Gelnhausen – Der Verein der Freunde und Förderer des Krankenhauses Gelnhausen hat jüngst die Cafeteria-Türen für den Frühlingsempfang geöffnet. Der Abend bot den über 100 Fördermitgliedern und interessierten Besuchern eine informative und gesellige Plattform.

Nachdem Vorsitzender Siegfried Rückriegel die Gäste und Mitglieder begrüßte, nutzte Christian Quack die Gelegenheit, sich als neuer Geschäftsführer der Main-Kinzig-Kliniken vorzustellen. In seinem Vortrag sprach er über seinen ersten Eindruck, den er von den Kliniken hat, sowie über die aktuellen Entwicklungen der politischen Rahmenbedingungen und der Krankenhausreform. „Die Main-Kinzig-Kliniken sind zwei gut aufgestellte Krankenhäuser. Mein Ziel ist ganz klar die Weiterentwicklung beider Standorte inklusive des ambulanten Sektors“, fasste der erfahrene Krankenhausmanager zusammen.

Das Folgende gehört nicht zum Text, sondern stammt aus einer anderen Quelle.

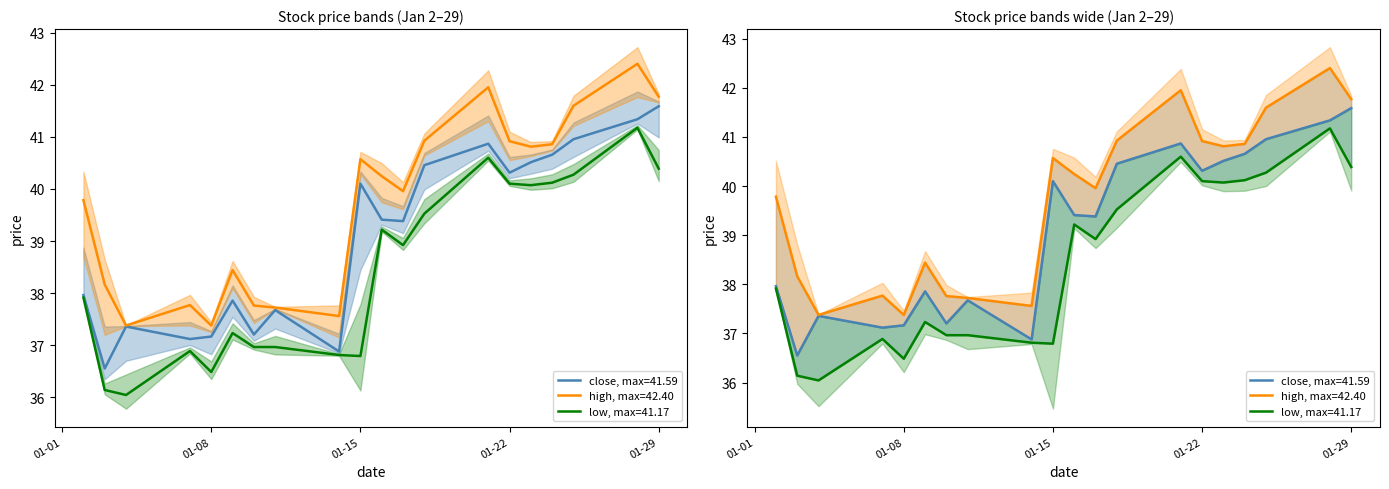

How many data points does each series have?

20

Im Fokus des Abends stand ein interessanter Vortrag von Dr. Artur Medwedowsky. Der Chefarzt der Klinik für Unfall-, Gelenk- und Wirbelsäulenchirurgie sprach über „Knochenbrüche im Alter – Was ist anders?“. Dabei erhielten die Zuhörer wichtige Einblicke in die Behandlungsmöglichkeiten und einige Tipps zur Prävention. Dass es sich dabei um ein Thema handelt, das dem versierten Mediziner am Herzen liegt, machte er gleich zu Beginn deutlich: „Knochenbrüche sind bei älteren Menschen so individuell zu behandeln, wie die Menschen selbst sind. Niemals reicht nur der Blick auf das Röntgenbild.“ Wie eng viele Abteilungen in den Main-Kinzig-Kliniken zusammenarbeiten, um für jeden Patienten eine bestmögliche Versorgung nach einem Knochenbruch zu ermöglichen, erläuterte Dr. Medwedowsky mit großer Leidenschaft.

Den amüsanten Abschluss bildete dann der Vortrag von Professor Dr. Hermann von Lilienfeld-Toal, Chefarzt a. D. und Beiratsmitglied des Fördervereins. Mit dem Titel „Auf den Blickwinkel kommt es an“ brachte Lilienfeld-Toal die Gäste zum Schmunzeln und regte zugleich zum Nachdenken an. Im Anschluss an das offizielle Programm übergaben Vorstandsmitglieder des Fördervereins die Jahresspende 2023. Geschäftsführer Quack sowie Frank Forst und Philipp Berno nahmen stellvertretend für Ärzte und Pflegende der Zentralen Notaufnahme (ZNA) die großzügige Spende in Höhe von 30 000 Euro dankend entgegen.

Diese Spende ermöglicht die Anschaffung spezieller Schockraumliegen, die eine schnelle und optimale Versorgung von schwer verletzten Patienten unterstützen.

Der stellvertretende Pflegerische Leiter der ZNA, Berno, betonte: „Die Spezialliegen erleichtern deutlich unseren Arbeitsalltag“, während Forst, Ärztlicher Leiter der ZNA, hervorhob: „Von dieser großzügigen Spende profitieren nicht nur unsere Patienten, sondern auch wir als Mitarbeitende.“ Geschäftsführer Quack zeigte sich ebenfalls dankbar für das außergewöhnliche Engagement der Freunde und Förderer und betonte die Wichtigkeit dieser Investition in Zeiten wirtschaftlicher Herausforderungen.